### Exercise
Your answer should be the lines of the material that include the word "jerk".

### Data supplied
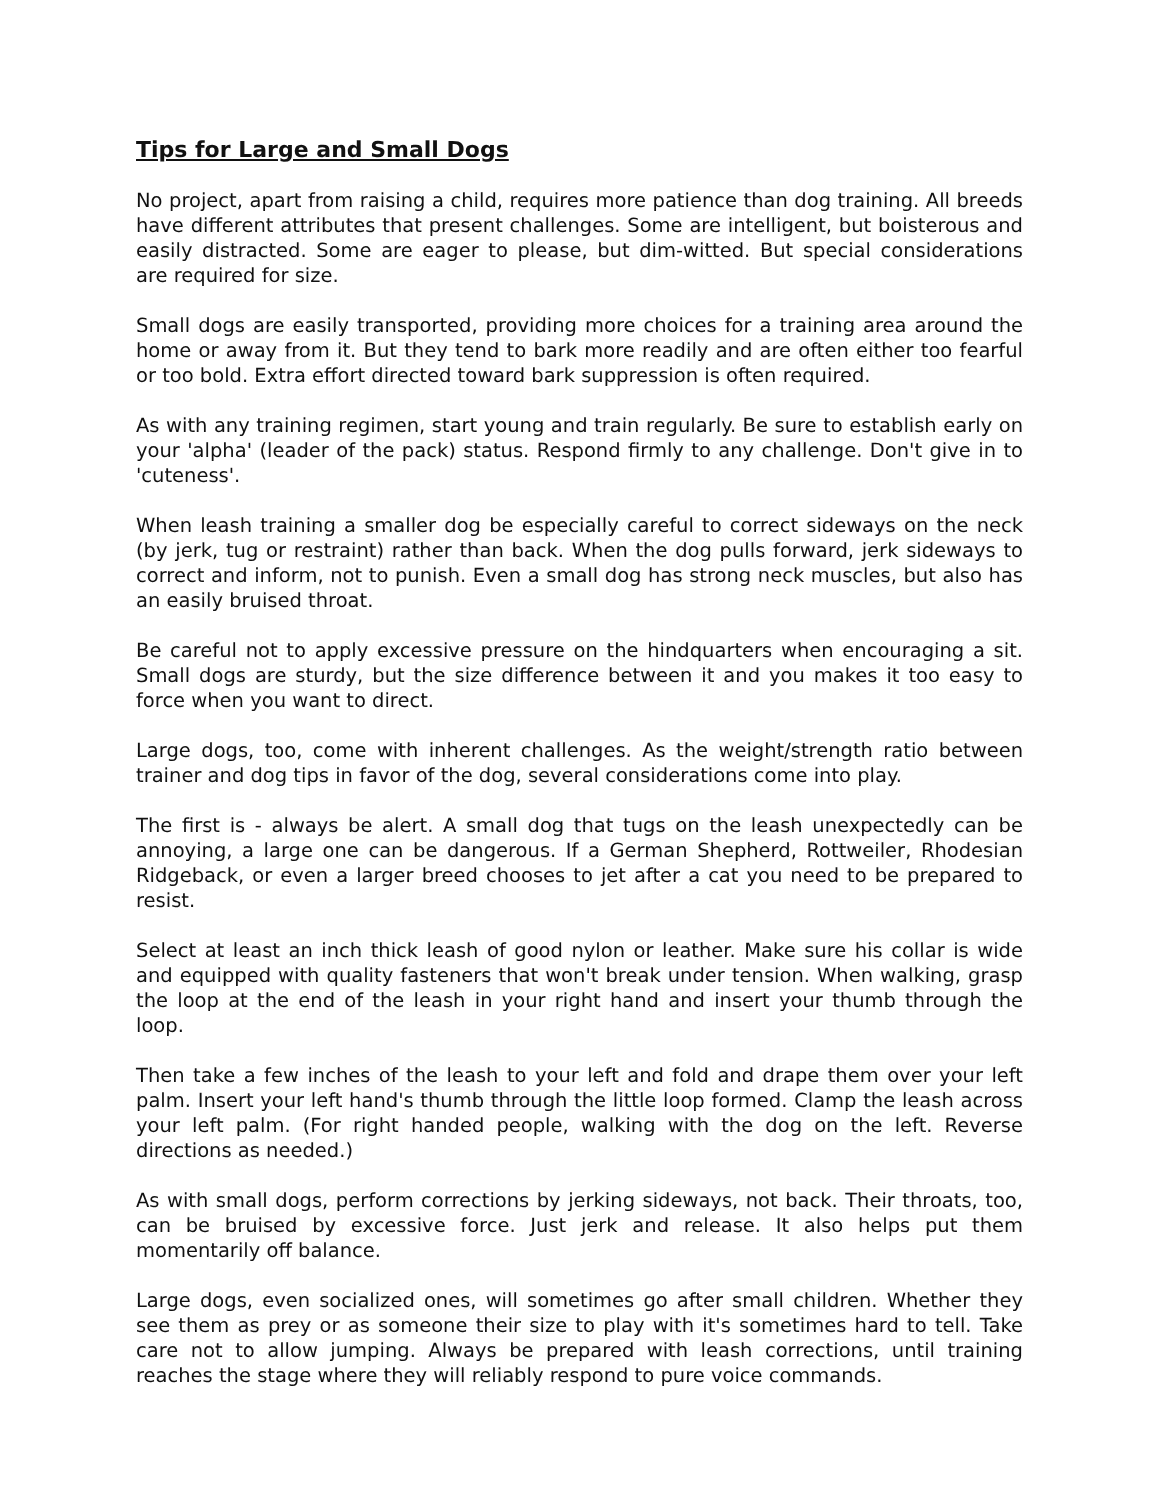Tips for Large and Small Dogs
No project, apart from raising a child, requires more patience than dog training. All breeds have different attributes that present challenges. Some are intelligent, but boisterous and easily distracted. Some are eager to please, but dim-witted. But special considerations are required for size.
Small dogs are easily transported, providing more choices for a training area around the home or away from it. But they tend to bark more readily and are often either too fearful or too bold. Extra effort directed toward bark suppression is often required.
As with any training regimen, start young and train regularly. Be sure to establish early on your 'alpha' (leader of the pack) status. Respond firmly to any challenge. Don't give in to 'cuteness'.
When leash training a smaller dog be especially careful to correct sideways on the neck (by jerk, tug or restraint) rather than back. When the dog pulls forward, jerk sideways to correct and inform, not to punish. Even a small dog has strong neck muscles, but also has an easily bruised throat.
Be careful not to apply excessive pressure on the hindquarters when encouraging a sit. Small dogs are sturdy, but the size difference between it and you makes it too easy to force when you want to direct.
Large dogs, too, come with inherent challenges. As the weight/strength ratio between trainer and dog tips in favor of the dog, several considerations come into play.
The first is - always be alert. A small dog that tugs on the leash unexpectedly can be annoying, a large one can be dangerous. If a German Shepherd, Rottweiler, Rhodesian Ridgeback, or even a larger breed chooses to jet after a cat you need to be prepared to resist.
Select at least an inch thick leash of good nylon or leather. Make sure his collar is wide and equipped with quality fasteners that won't break under tension. When walking, grasp the loop at the end of the leash in your right hand and insert your thumb through the loop.
Then take a few inches of the leash to your left and fold and drape them over your left palm. Insert your left hand's thumb through the little loop formed. Clamp the leash across your left palm. (For right handed people, walking with the dog on the left. Reverse directions as needed.)
As with small dogs, perform corrections by jerking sideways, not back. Their throats, too, can be bruised by excessive force. Just jerk and release. It also helps put them momentarily off balance.
Large dogs, even socialized ones, will sometimes go after small children. Whether they see them as prey or as someone their size to play with it's sometimes hard to tell. Take care not to allow jumping. Always be prepared with leash corrections, until training reaches the stage where they will reliably respond to pure voice commands.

### The answer
When leash training a smaller dog be especially careful to correct sideways on the neck (by jerk, tug or restraint) rather than back. When the dog pulls forward, jerk sideways to correct and inform, not to punish. Even a small dog has strong neck muscles, but also has an easily bruised throat.
As with small dogs, perform corrections by jerking sideways, not back. Their throats, too, can be bruised by excessive force. Just jerk and release. It also helps put them momentarily off balance.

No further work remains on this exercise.